Depuis décembre, plus de 400 civils ont été tués dans l’assaut selon l’OSDH et plus de 948.000 personnes, dont plus d’un demi-million d’enfants, ont été déplacées d’après l’ONU.
– Désaccord –
A l’ONU, le désaccord reste total entre les pays occidentaux et la Russie.
« Le déplacement de près d’un million de personnes en seulement trois mois, le meurtre de centaines de civils, la souffrance quotidienne de centaines de milliers d’enfants doivent cesser », ont souligné dans une déclaration conjointe le vice-Premier ministre belge, Alexander De Croo, et le chef de la diplomatie allemande, Heiko Maas.
L’ambassadeur russe à l’ONU, Vassily Nebenzia, a jugé pour sa part que « la seule solution à long terme, c’est de chasser les terroristes du pays ».
Le Comité international de Secours a estimé jeudi que « les parties en conflit doivent ressentir la pression pour mettre fin à cet assaut contre les civils ».
« Nous avons un besoin désespéré d’une cessation des hostilités » et de « pauses humanitaires régulières », a martelé la directrice de l’Unicef, Henrietta Fore.
Les jihadistes de Hayat Tahrir al-Cham (HTS, ex-branche syrienne d’Al-Qaïda) dominent encore la moitié de la province d’Idleb et des secteurs attenants dans celles d’Alep, de Hama et de Lattaquié.
A la faveur de son offensive, le régime a reconquis « tout le sud de la province d’Idleb », a indiqué à l’AFP le directeur de l’OSDH, Rami Abdel Rahmane, ajoutant que « cette progression rapproche le régime de Jisr al-Choughour ».

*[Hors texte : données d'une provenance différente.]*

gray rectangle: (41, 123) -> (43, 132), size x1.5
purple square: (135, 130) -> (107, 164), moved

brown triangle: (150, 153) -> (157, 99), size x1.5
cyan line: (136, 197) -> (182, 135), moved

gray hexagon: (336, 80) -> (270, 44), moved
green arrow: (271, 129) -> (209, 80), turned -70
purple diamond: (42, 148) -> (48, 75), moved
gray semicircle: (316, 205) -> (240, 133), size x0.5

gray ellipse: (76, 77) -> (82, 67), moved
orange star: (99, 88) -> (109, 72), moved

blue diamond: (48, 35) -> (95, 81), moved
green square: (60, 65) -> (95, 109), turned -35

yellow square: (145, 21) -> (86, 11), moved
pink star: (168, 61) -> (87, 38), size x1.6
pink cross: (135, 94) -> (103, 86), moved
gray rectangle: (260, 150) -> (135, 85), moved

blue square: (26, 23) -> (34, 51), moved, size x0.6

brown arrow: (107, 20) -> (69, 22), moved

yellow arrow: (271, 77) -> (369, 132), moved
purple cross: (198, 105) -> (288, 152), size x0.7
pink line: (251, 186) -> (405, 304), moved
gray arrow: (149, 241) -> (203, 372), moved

Pour des experts, la bataille de Jisr al-Choughour risque de s’avérer ardue pour le régime.
La ville est dominée par les jihadistes du Parti islamique du Turkestan (TIP), dont les membres appartiennent majoritairement à la minorité musulmane ouïghoure de Chine.
Déclenchée en mars 2011 par la répression de manifestations pacifiques, la guerre a fait plus de 380.000 morts.